Event or Conference Planning: The answer is generally no. However, if the conference has an actual public service project component, the time spent participating in the public service component may qualify for pro bono or community service hours, depending on the nature of the project.
Volunteering for a WCL Faculty Member or Program: Yes, as long as the work is law-related, on behalf of underprivileged or underrepresented populations, and is not for pay or academic credit. For example, time spent conducting research for a brief in support of petition for asylum is eligible for pro bono pledge credit. Projects not for the benefit of an underprivileged or underrepresented population (such as research or editing for a casebook) are ineligible for pro bono pledge credit. Examples of programs students receive pro bono credit for are the War Crimes Research Office, National Immigrant Women's Advocacy Project (NIWAP) and the Project for Transgender Incarcerated Survivors.
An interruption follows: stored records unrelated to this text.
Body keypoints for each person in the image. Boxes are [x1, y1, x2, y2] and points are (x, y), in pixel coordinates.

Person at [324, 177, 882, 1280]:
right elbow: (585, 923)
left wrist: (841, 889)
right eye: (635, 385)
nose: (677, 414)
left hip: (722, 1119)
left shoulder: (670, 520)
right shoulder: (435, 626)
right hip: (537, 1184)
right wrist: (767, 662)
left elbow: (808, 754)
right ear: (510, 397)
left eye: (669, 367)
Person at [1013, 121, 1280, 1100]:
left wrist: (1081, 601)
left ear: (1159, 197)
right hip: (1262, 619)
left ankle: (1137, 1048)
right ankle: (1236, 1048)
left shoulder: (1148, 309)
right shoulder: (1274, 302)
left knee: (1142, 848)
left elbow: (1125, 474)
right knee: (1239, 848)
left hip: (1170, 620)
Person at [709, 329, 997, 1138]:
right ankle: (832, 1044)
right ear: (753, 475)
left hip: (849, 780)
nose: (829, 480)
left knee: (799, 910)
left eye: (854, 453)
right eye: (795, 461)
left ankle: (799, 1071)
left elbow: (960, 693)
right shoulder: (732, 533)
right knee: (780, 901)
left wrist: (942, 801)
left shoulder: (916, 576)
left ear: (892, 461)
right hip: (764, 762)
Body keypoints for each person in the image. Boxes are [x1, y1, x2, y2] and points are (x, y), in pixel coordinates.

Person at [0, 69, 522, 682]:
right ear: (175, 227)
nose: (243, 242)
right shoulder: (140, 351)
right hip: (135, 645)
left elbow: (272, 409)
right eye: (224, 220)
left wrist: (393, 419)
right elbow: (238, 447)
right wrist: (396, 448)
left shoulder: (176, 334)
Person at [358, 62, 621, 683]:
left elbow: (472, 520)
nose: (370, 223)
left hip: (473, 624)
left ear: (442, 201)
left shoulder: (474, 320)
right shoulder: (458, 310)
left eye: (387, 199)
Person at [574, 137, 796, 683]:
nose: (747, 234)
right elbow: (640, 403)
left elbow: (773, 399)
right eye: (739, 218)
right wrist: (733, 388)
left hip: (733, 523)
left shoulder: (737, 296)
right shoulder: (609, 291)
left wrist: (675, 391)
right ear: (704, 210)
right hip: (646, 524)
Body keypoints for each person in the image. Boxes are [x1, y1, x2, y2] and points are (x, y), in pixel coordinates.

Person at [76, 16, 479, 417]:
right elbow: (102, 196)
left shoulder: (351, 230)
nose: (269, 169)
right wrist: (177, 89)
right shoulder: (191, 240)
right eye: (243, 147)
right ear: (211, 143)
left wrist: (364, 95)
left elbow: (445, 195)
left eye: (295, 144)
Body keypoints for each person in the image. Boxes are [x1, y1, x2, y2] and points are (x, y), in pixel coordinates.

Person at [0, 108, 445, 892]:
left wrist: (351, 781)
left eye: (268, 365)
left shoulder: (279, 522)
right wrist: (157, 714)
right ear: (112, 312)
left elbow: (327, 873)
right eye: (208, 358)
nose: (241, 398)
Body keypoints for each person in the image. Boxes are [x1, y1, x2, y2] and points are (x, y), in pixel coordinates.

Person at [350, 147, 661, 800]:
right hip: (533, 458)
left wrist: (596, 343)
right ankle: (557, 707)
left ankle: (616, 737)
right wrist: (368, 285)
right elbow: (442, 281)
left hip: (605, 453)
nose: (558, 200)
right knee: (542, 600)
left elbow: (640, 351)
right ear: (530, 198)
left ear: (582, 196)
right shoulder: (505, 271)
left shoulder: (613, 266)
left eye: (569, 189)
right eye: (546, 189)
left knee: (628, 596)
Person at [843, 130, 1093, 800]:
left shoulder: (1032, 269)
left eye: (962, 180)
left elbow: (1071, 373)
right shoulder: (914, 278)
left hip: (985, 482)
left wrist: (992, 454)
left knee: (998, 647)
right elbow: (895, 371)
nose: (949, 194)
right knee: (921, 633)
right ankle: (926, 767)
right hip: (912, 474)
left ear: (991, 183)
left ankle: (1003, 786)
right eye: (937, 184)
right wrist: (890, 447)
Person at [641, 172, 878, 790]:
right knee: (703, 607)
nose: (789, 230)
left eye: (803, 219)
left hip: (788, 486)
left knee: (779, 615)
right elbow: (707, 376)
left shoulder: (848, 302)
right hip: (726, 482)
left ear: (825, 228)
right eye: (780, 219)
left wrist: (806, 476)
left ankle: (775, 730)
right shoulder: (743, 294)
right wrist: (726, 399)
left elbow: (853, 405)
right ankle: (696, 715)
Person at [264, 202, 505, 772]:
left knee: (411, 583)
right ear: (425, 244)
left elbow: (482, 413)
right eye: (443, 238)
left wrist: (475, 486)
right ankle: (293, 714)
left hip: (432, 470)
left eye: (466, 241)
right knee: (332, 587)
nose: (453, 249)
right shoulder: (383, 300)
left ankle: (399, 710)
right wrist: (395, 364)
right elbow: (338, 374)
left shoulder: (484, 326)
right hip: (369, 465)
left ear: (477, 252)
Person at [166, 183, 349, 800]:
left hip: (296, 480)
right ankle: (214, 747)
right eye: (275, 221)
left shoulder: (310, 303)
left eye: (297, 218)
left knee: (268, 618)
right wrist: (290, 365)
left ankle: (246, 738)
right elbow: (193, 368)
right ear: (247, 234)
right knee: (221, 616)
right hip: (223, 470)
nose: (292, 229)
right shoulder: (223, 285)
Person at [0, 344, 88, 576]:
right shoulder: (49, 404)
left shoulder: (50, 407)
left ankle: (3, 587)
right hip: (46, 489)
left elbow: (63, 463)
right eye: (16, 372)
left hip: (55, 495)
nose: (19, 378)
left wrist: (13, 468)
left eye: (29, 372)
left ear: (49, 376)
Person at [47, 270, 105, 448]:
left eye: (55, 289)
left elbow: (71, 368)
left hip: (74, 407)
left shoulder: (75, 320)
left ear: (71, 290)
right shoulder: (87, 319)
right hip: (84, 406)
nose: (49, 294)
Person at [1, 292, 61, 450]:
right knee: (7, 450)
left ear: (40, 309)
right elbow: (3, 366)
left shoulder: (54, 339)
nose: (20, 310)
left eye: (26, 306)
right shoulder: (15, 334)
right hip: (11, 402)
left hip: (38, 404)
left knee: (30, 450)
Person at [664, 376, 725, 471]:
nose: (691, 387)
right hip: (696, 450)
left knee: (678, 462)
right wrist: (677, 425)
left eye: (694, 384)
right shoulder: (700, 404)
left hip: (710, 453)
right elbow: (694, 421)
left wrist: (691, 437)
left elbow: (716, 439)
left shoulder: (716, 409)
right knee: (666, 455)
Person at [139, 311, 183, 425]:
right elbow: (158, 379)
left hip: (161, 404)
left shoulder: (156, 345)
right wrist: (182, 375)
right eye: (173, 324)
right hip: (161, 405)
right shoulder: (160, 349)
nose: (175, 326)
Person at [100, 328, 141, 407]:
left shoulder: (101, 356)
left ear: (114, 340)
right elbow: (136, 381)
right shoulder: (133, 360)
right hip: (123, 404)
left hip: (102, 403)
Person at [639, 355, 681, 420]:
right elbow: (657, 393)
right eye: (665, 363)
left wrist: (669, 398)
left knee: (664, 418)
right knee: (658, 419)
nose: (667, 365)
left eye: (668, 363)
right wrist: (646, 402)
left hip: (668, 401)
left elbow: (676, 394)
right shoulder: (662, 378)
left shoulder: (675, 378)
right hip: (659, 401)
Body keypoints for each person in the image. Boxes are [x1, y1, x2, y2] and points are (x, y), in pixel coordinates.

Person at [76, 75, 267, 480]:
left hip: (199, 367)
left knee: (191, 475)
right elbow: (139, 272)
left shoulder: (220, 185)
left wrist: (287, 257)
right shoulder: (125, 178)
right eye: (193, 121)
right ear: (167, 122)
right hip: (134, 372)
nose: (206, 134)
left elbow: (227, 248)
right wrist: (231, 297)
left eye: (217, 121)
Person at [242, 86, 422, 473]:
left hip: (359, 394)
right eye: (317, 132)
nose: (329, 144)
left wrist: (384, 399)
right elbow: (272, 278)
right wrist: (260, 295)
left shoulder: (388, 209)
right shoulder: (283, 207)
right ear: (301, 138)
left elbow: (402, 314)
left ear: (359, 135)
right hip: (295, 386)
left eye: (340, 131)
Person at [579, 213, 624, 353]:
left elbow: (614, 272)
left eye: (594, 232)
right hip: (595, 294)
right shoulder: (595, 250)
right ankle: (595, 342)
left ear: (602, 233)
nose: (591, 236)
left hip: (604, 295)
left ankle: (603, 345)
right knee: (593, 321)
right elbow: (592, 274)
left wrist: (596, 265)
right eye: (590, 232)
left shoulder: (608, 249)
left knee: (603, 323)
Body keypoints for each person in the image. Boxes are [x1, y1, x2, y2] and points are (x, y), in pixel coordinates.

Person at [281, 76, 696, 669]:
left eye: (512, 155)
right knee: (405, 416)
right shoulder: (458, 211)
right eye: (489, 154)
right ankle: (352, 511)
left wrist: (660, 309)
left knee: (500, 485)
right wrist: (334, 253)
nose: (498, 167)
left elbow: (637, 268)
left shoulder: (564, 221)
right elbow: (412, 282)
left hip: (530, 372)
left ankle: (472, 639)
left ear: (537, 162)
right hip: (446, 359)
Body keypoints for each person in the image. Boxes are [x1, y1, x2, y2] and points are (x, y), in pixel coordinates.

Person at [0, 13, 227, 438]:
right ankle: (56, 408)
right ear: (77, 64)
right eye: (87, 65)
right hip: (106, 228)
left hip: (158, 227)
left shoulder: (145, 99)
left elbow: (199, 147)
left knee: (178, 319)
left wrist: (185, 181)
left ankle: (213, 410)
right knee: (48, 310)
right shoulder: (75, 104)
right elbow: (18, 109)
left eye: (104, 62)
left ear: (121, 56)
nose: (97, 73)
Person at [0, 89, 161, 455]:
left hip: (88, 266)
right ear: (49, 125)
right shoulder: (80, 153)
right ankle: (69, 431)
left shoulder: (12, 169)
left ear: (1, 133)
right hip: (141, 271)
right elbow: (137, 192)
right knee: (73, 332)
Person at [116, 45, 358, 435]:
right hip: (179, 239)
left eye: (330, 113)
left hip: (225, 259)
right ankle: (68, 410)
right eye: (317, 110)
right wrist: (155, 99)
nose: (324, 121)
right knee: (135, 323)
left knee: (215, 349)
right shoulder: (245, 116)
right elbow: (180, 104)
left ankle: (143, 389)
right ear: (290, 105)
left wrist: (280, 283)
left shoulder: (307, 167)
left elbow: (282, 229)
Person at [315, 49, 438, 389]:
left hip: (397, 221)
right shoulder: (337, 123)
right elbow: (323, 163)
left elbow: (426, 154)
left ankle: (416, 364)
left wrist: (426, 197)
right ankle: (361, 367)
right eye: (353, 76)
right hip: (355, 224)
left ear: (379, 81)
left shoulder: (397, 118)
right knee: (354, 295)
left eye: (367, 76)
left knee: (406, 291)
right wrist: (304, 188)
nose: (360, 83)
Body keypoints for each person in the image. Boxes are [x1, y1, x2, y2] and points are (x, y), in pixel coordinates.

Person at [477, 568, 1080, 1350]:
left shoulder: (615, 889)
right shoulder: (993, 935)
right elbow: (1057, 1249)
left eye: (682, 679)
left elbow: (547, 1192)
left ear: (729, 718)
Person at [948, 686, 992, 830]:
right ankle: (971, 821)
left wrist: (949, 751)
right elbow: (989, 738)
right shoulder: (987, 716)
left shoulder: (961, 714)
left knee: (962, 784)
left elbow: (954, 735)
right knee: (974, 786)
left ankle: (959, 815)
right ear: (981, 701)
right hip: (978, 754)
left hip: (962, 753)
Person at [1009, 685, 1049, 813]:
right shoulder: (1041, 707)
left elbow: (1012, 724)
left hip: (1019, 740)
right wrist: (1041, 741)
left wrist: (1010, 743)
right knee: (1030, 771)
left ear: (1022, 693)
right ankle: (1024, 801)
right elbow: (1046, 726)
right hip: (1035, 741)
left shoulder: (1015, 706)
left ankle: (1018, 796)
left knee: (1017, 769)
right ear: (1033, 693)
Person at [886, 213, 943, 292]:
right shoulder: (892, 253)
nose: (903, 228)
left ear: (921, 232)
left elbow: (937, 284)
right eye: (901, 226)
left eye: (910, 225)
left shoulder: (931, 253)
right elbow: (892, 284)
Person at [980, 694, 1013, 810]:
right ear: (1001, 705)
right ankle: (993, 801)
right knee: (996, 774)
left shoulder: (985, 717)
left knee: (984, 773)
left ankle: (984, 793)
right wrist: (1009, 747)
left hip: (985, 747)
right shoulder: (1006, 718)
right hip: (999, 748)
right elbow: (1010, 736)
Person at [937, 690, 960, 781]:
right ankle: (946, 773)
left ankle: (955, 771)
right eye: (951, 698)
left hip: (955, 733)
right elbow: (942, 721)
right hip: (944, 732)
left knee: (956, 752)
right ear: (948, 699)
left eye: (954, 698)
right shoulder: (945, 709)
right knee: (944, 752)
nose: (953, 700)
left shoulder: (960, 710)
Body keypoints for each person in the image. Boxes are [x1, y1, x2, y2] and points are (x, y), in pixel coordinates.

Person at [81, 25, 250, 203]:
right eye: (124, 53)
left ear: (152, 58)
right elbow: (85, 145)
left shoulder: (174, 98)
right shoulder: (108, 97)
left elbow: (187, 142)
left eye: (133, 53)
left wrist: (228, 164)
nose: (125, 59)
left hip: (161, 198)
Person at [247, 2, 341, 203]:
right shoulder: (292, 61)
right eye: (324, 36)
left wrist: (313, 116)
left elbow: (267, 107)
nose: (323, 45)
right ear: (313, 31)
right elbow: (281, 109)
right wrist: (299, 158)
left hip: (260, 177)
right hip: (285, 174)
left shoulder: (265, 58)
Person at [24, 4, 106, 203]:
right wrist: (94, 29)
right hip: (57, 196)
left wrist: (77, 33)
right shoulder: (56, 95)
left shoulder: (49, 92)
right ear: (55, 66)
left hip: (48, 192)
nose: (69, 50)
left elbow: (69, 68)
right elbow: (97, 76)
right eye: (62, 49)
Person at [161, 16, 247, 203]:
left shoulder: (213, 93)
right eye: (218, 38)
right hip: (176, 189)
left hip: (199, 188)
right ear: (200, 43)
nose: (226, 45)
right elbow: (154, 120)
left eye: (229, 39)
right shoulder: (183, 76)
Private Firm-Pro Bono Work: Students can receive Pro Bono Honors Pledge credit for pro bono cases at private law firms only under the following circumstances: (1) neither the firm nor the student is receiving any pay for their work on the case; (2) the client is a member of an underserved population; and (3) the student is not receiving any academic credit for the work (e.g. an independent study or externship, etc.) If the student is otherwise receiving pay for working at the firm and wishes to take on pro bono work, the pro bono work will count towards the pledge only if the student works on the case outside of his or her normal working hours.
Training Required by Placement: The training time counts toward the pledge so long as you end up putting that training to use and following through by volunteering with that organization.